DATASET RECORDS section start

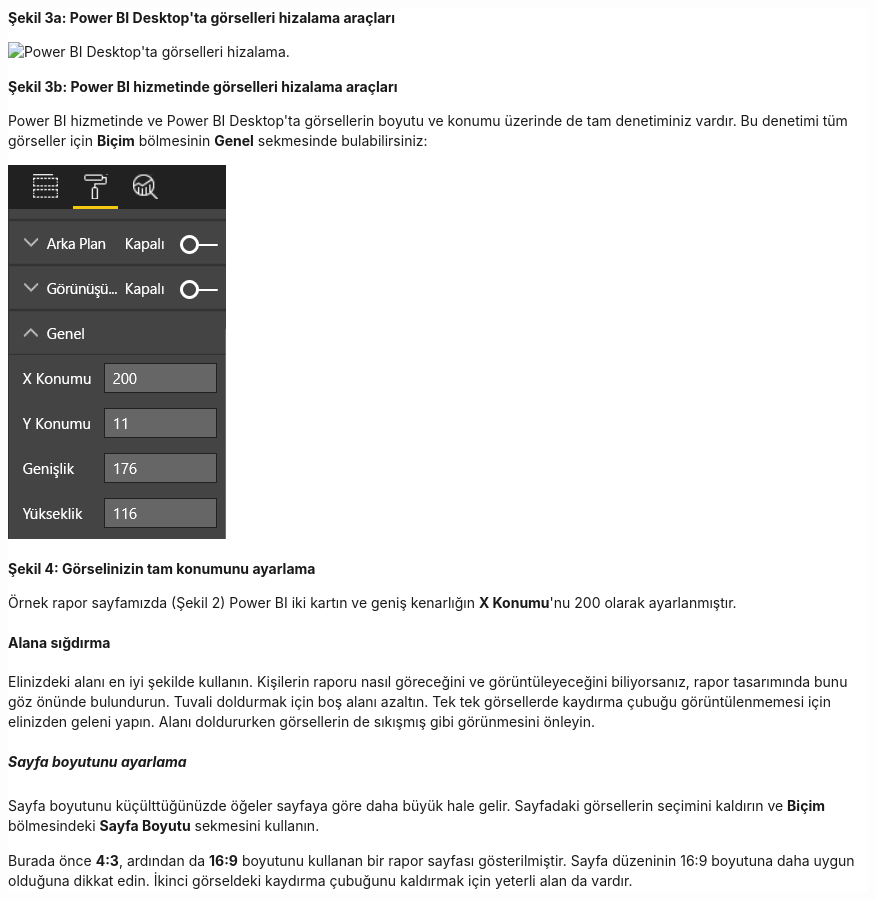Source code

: **Şekil 3a: Power BI Desktop'ta görselleri hizalama araçları**

![Power BI Desktop'ta görselleri hizalama.](media/power-bi-visualization-best-practices/power-bi-visualization-pbi-service.png)

**Şekil 3b: Power BI hizmetinde görselleri hizalama araçları**

Power BI hizmetinde ve Power BI Desktop'ta görsellerin boyutu ve konumu üzerinde de tam denetiminiz vardır. Bu denetimi tüm görseller için **Biçim** bölmesinin **Genel** sekmesinde bulabilirsiniz:

![Görselinizin tam konumunu ayarlama.](media/power-bi-visualization-best-practices/power-bi-align-vizs.png)

**Şekil 4: Görselinizin tam konumunu ayarlama**

Örnek rapor sayfamızda (Şekil 2) Power BI iki kartın ve geniş kenarlığın **X Konumu**'nu 200 olarak ayarlanmıştır.

#### <a name="fit-to-the-space"></a>Alana sığdırma

Elinizdeki alanı en iyi şekilde kullanın. Kişilerin raporu nasıl göreceğini ve görüntüleyeceğini biliyorsanız, rapor tasarımında bunu göz önünde bulundurun. Tuvali doldurmak için boş alanı azaltın. Tek tek görsellerde kaydırma çubuğu görüntülenmemesi için elinizden geleni yapın. Alanı doldururken görsellerin de sıkışmış gibi görünmesini önleyin.

##### <a name="adjust-the-page-size"></a>Sayfa boyutunu ayarlama

Sayfa boyutunu küçülttüğünüzde öğeler sayfaya göre daha büyük hale gelir. Sayfadaki görsellerin seçimini kaldırın ve **Biçim** bölmesindeki **Sayfa Boyutu** sekmesini kullanın.

Burada önce **4:3**, ardından da **16:9** boyutunu kullanan bir rapor sayfası gösterilmiştir. Sayfa düzeninin 16:9 boyutuna daha uygun olduğuna dikkat edin. İkinci görseldeki kaydırma çubuğunu kaldırmak için yeterli alan da vardır.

DATASET RECORDS section end

WHAT IS BEING ASKED
All of the records above must be copied exactly, except for the pictures.

SOLUTION FOR THIS TASK
Source code

: **Şekil 3a: Power BI Desktop'ta görselleri hizalama araçları**

![Power BI Desktop'ta görselleri hizalama.](media/power-bi-visualization-best-practices/power-bi-visualization-pbi-service.png)

**Şekil 3b: Power BI hizmetinde görselleri hizalama araçları**

Power BI hizmetinde ve Power BI Desktop'ta görsellerin boyutu ve konumu üzerinde de tam denetiminiz vardır. Bu denetimi tüm görseller için **Biçim** bölmesinin **Genel** sekmesinde bulabilirsiniz:

![Görselinizin tam konumunu ayarlama.](media/power-bi-visualization-best-practices/power-bi-align-vizs.png)

**Şekil 4: Görselinizin tam konumunu ayarlama**

Örnek rapor sayfamızda (Şekil 2) Power BI iki kartın ve geniş kenarlığın **X Konumu**'nu 200 olarak ayarlanmıştır.

#### <a name="fit-to-the-space"></a>Alana sığdırma

Elinizdeki alanı en iyi şekilde kullanın. Kişilerin raporu nasıl göreceğini ve görüntüleyeceğini biliyorsanız, rapor tasarımında bunu göz önünde bulundurun. Tuvali doldurmak için boş alanı azaltın. Tek tek görsellerde kaydırma çubuğu görüntülenmemesi için elinizden geleni yapın. Alanı doldururken görsellerin de sıkışmış gibi görünmesini önleyin.

##### <a name="adjust-the-page-size"></a>Sayfa boyutunu ayarlama

Sayfa boyutunu küçülttüğünüzde öğeler sayfaya göre daha büyük hale gelir. Sayfadaki görsellerin seçimini kaldırın ve **Biçim** bölmesindeki **Sayfa Boyutu** sekmesini kullanın.

Burada önce **4:3**, ardından da **16:9** boyutunu kullanan bir rapor sayfası gösterilmiştir. Sayfa düzeninin 16:9 boyutuna daha uygun olduğuna dikkat edin. İkinci görseldeki kaydırma çubuğunu kaldırmak için yeterli alan da vardır.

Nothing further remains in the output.